EU-Notruf für vermisste Kinder
Staaten sollen Anlaufzentrale für Entführungsopfer schaffen.
Cannes. Im Juni verschwindet die sechsjährige Victoria Schmitt auf dem Bahnhof im französischen Tourcoing. Ihr Onkel steht am Schalter nach Fahrkarten an, als das blonde Mädchen entwischt. Er wendet sich an die Polizei, die ein Alarmsystem aktiviert.
Sofort gehen Warnrufe auch an die benachbarten Länder heraus, mit Foto und Beschreibung des Mädchens. Mehrere Zeugen melden sich, wenige Stunden später nimmt die Polizei in Rotterdam einen Mann fest, der die kleine Victoria bei sich hat; das Mädchen ist wohlauf.
Das Beispiel soll deutlich machen, wie erfolgreich europäische Warnsysteme arbeiten. Gestern sahen sich die 27 EU-Justizminister während ihres Treffens im französischen Cannes das Video zu der Übung an, die französische Behörden vor einigen Wochen zusammen mit den Benelux-Ländern organisiert hatten. Aufgeschreckt auch von dem Fall der Britin Madeleine McCann, die vor mehr als einem Jahr in Portugal verschwand, will die EU die Suche nach vermissten Kindern vereinfachen.
Seit Monaten wirbt die EU-Kommission deshalb für einen europaweiten Notruf. "Wenn ein Kind vermisst wird, sind die ersten Stunden danach essenziell", sagt Vizepräsident Jacques Barrot.
Doch vor allem Deutschland sperrt sich gegen ein System, das automatisch Meldungen an Polizei und Medien in der ganzen EU aussendet. Bundesjustizministerin Brigitte Zypries (SPD) fürchtet eine Reizüberflutung. Ein neues zentrales System sei nicht notwendig, weil die Suche nach vermissten Kindern in Deutschland sehr gut funktioniert. In Deutschland gebe es "die beruhigende Gewissheit, dass die ganz überwiegende Zahl der Kinder nach zwei bis drei Tagen wieder nach Hause kommt".

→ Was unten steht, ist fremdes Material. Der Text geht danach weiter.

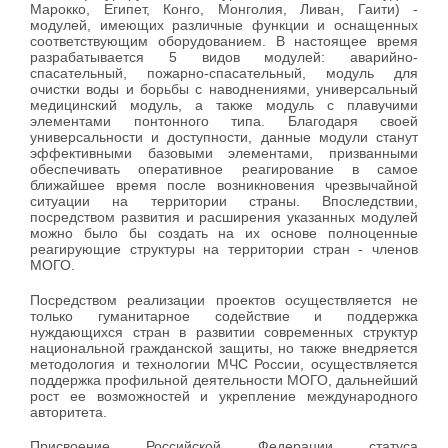
Марокко, Египет, Конго, Монголия, Ливан, Гаити) -
модулей, имеющих различные функции и оснащенных
соответствующим оборудованием. В настоящее время
разрабатывается 5 видов модулей: аварийно-
спасательный, пожарно-спасательный, модуль для
очистки воды и борьбы с наводнениями, универсальный
медицинский модуль, а также модуль с плавучими
элементами понтонного типа. Благодаря своей
универсальности и доступности, данные модули станут
эффективными базовыми элементами, призванными
обеспечивать оперативное реагирование в самое
ближайшее время после возникновения чрезвычайной
ситуации на территории страны. Впоследствии,
посредством развития и расширения указанных модулей
можно было бы создать на их основе полноценные
реагирующие структуры на территории стран - членов
МОГО.
Посредством реализации проектов осуществляется не
только гуманитарное содействие и поддержка
нуждающихся стран в развитии современных структур
национальной гражданской защиты, но также внедряется
методология и технологии МЧС России, осуществляется
поддержка профильной деятельности МОГО, дальнейший
рост ее возможностей и укрепление международного
авторитета.
Присвоение Российской Федерации статуса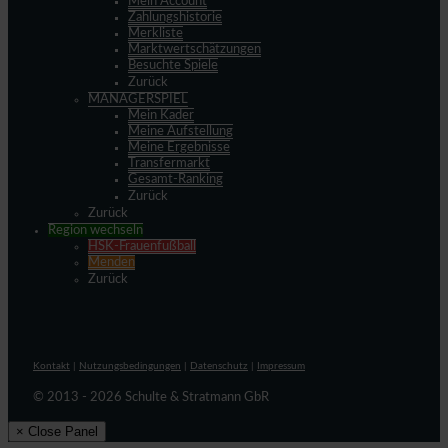
Mein Account
Zahlungshistorie
Merkliste
Marktwertschätzungen
Besuchte Spiele
Zurück
MANAGERSPIEL
Mein Kader
Meine Aufstellung
Meine Ergebnisse
Transfermarkt
Gesamt-Ranking
Zurück
Zurück
Region wechseln
HSK-Frauenfußball
Menden
Zurück
Kontakt
|
Nutzungsbedingungen
|
Datenschutz
|
Impressum
© 2013 - 2026 Schulte & Stratmann GbR
× Close Panel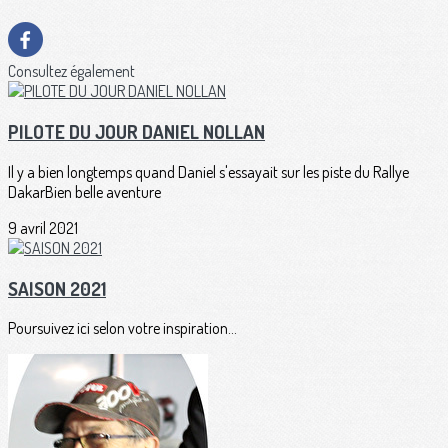
Consultez également
PILOTE DU JOUR DANIEL NOLLAN
Il y a bien longtemps quand Daniel s'essayait sur les piste du Rallye
DakarBien belle aventure
9 avril 2021
SAISON 2021
Poursuivez ici selon votre inspiration...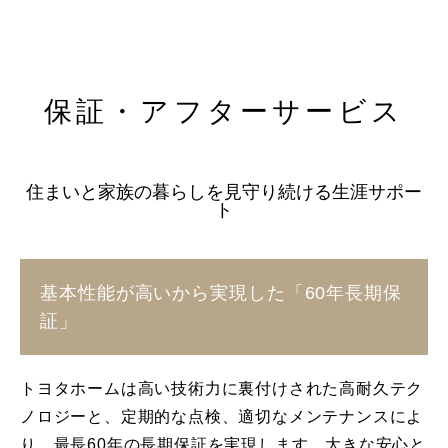
保証・アフターサービス
住まいと家族の暮らしを見守り続ける生涯サポー
ト
基本性能が高いから実現した「60年長期保
証」
トヨタホームは高い技術力に裏付けされた高耐久テク
ノロジーと、定期的な点検、適切なメンテナンスによ
り、最長60年の長期保証を実現します。大きな安心と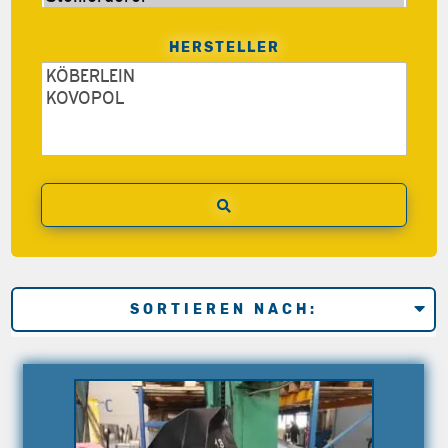
HERSTELLER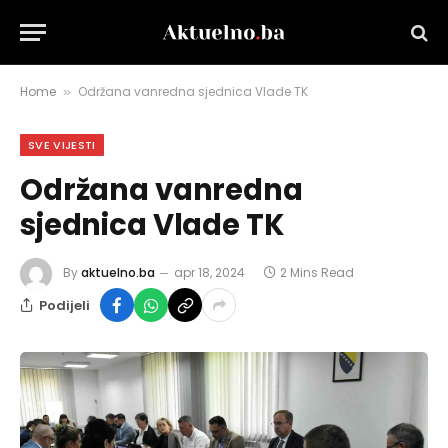
Home
Održana vanredna sjednica Vlade TK
»
SVE VIJESTI
Održana vanredna
sjednica Vlade TK
By
aktuelno.ba
apr 18, 2024
2 Mins Read
Podijeli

Nach Angaben der "Initiative Vermisste Kinder" gehen 100 000 Anzeigen pro Jahr bei der Polizei ein. Der Großteil klärt sich innerhalb weniger Stunden oder Tage auf. Nun werden alle EU-Staaten aufgefordert, eine zentrale Anlaufstelle für Entführungsfälle zu schaffen, an die sich die Kollegen aus den EU-Staaten im Entführungsfall wenden können - eine Lösung, mit der auch Zypries leben kann. Geeignet sei das Bundeskriminalamt, sagt sie.